**READING PASSAGE**
----------------------------------------

I definitely understand more how they would be useful now. I never thought of it as making it easier to customize the variables of a group, thus shortening the code in the long run, since you could have a set of code for the array, instead of having to write that code for each individual variable.

Now, it's a matter of learning more about the languages themselves. I took come C classes, and took some VB(although I don't remember much about it), and been working with VBA(thanks for you help with it  ), and am thinking about getting more into PHP.


----------



## cristobal03 (Aug 5, 2005)

That's correct, in a dynamic array or an *ad hoc* array, the indices are assigned automatically (depending on the language, I suppose). That's why I said when you really get into appropriate array usage, you won't know which object resides at a particular index.

Just so you know, arrays are extremely more complex and versatile than I've made them out to be in this thread. Different languages follow different algorithms for array implementation--for example, *first-in, first-out* versus a *stack* or *last-in, first-out*. Some languages limit an array's dimensions whereas--at least theoretically--other languages an infinite amount of *nested* arrays (I _think_...).

I learned a lot about arrays in my Computer Programming Fundamentals class in college that I never figured out programming with perl, Javascript, VB, and the like. You could teach an entire semester's worth of arrays. I bet some Comp Sci tracks do.

Anyway, good luck and happy hunting :up:

chris.


----------



## smooth (Sep 26, 2005)

Thanks. I appreciated it.


----------

----------------------------------------

**ACTIVITY A**
For each statement about the forum thread on arrays, say whether it agrees with the thread, answering yes or no and quoting the words that decide it: (i) in a dynamic array, the indices are assigned automatically; (ii) the first poster remembers a great deal about VB; (iii) one college class mentioned in the thread is called Computer Programming Fundamentals.
The forum thread and the saved data entries were taken from unrelated sources.

(Saved data entries)
----------------------------------------

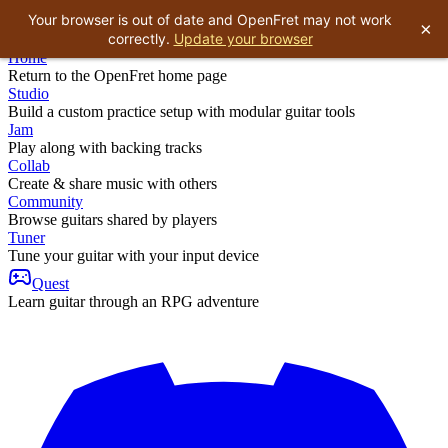
Your browser is out of date and OpenFret may not work
×
correctly.
Update your browser
Home
Return to the OpenFret home page
Studio
Build a custom practice setup with modular guitar tools
Jam
Play along with backing tracks
Collab
Create & share music with others
Community
Browse guitars shared by players
Tuner
Tune your guitar with your input device
Quest
Learn guitar through an RPG adventure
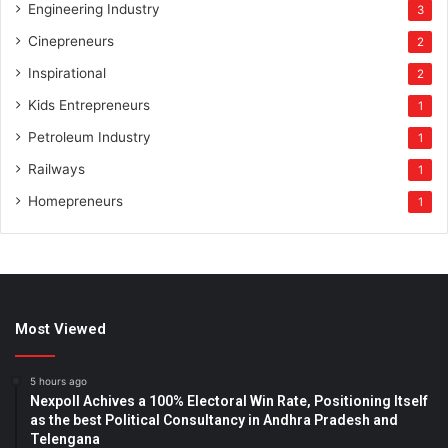
Engineering Industry
3
Cinepreneurs
2
Inspirational
2
Kids Entrepreneurs
1
Petroleum Industry
1
Railways
1
Homepreneurs
1
Most Viewed
5 hours ago
Nexpoll Achives a 100% Electoral Win Rate, Positioning Itself
as the best Political Consultancy in Andhra Pradesh and
Telengana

----------------------------------------

**ACTIVITY B**
Copy the lines of the saved data entries, starting at the line containing "Engineering Industry" and continuing through the last line of the entries.

**EXERCISE ANSWER A**
(i) Yes: "the indices are assigned automatically"
(ii) No: "although I don't remember much about it"
(iii) Yes: "my Computer Programming Fundamentals class in college"

**EXERCISE ANSWER B**
Engineering Industry
3
Cinepreneurs
2
Inspirational
2
Kids Entrepreneurs
1
Petroleum Industry
1
Railways
1
Homepreneurs
1
Most Viewed
5 hours ago
Nexpoll Achives a 100% Electoral Win Rate, Positioning Itself
as the best Political Consultancy in Andhra Pradesh and
Telengana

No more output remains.